Functional Roles of Presynaptic Opioid Receptors

Despite being the most effective treatment for severe pain, opioids are notorious for their litany of unwanted side effects such as respiratory depression, the leading cause of death in opioid overdose. Mortality rates reached an all-time high in 2022, with 1-2 million people predicted to have died of opioid overdose by 2029.
Both the analgesic and respiratory depressant effects of opioids are mediated through mu opioid receptors. Being able to differentiate between the actions at the mu opioid receptor that trigger analgesia and those which elicit respiratory depression would optimise opioid-based pain treatment. There is some evidence that mu-opioid receptors elicit different effects depending on where they are located on neurons: whether pre- or post-synaptically. With analgesia being induced through both pre- and post-synaptic receptors whereas respiratory depression may be preferentially induced by post-synaptic receptors. Recent research suggests that pre- and post-synaptic opioid receptors also have different trafficking profiles as presynaptic receptors are far more mobile than their static postsynaptic counterparts. This differential mobility of pre- and postsynaptic receptors may allow for the divergence in their functional impact. We hypothesise that agonists with different binding characteristics (eg. on-rate, off-rate) will exhibit different potencies between pre- and post-synaptic receptors (i.e. spatiotemporal bias). This could potentially lead to novel, potent analgesics being developed with reduced respiratory depressant effects.

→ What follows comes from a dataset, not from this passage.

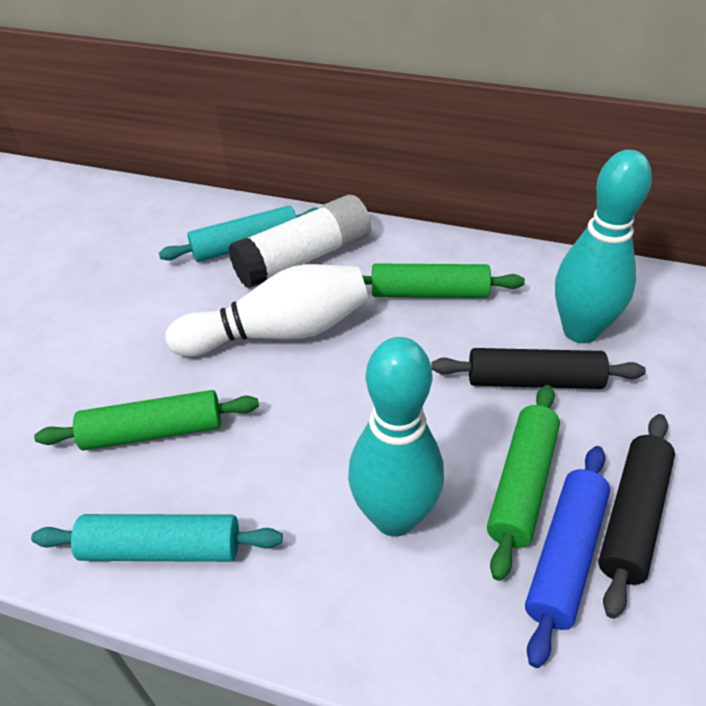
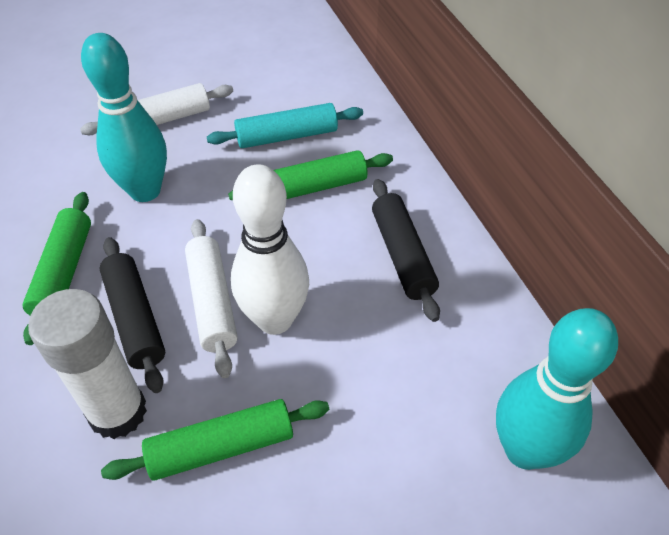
blue rolling pin: [525,446,610,668] = 1 -> none = 0
turquoise rolling pin: [31,514,283,562] [159,206,319,262] = 2 -> [207,103,363,148] = 1
white rolling pin: none = 0 -> [80,83,233,135] [185,219,238,378] = 2

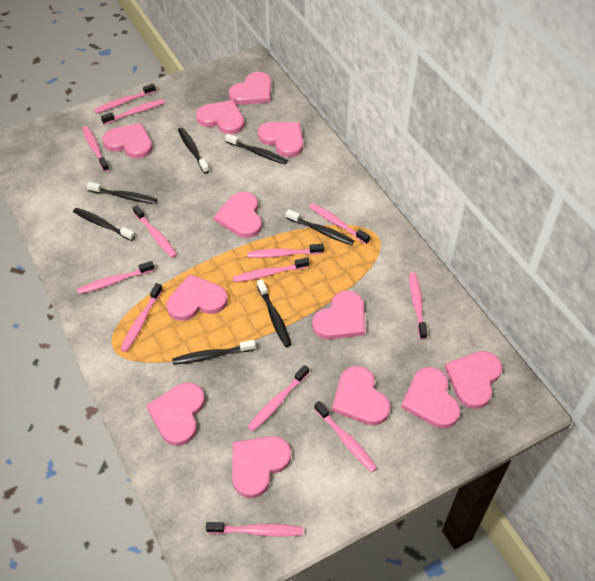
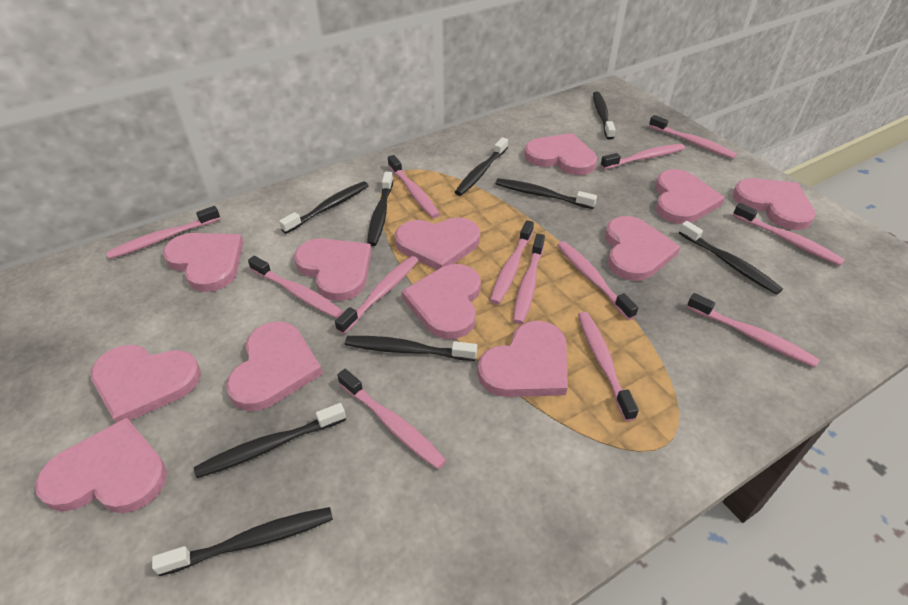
black toothbrush: [73,208,135,241] [86,182,157,204] [172,340,256,365] [178,127,209,174] [225,134,288,164] [257,279,292,347] [286,209,354,245] = 7 -> [152,507,333,576] [194,403,346,478] [279,181,369,234] [345,336,477,361] [367,172,393,246] [455,137,508,196] [495,178,597,209] [593,92,615,140] [679,221,783,294] = 9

This project aims to determine the pharmacodynamic parameters required to develop an opioid receptor agonist that will elicit potent analgesia without the risk of respiratory depression. This will be investigated through a variety of experimental methods. A computational model will be devised to determine how ligand-receptor binding and mobility of opioid agonists and receptors impact receptor response and if this difference indicates any form of spatiotemporal bias. Differences in neuronal activity through activation of presynaptic vs postsynaptic receptors in response to drugs with different binding characteristics will be established using brain-slice electrophysiology. Finally behavioural models will be used to determine if opioid agonists exhibiting spatiotemporal bias have different potencies in analgesia or respiratory depression. Demonstrating the presence of such a bias could provide a route to specifically target presynaptic mu opioid receptors to elicit analgesia without the high mortality rates.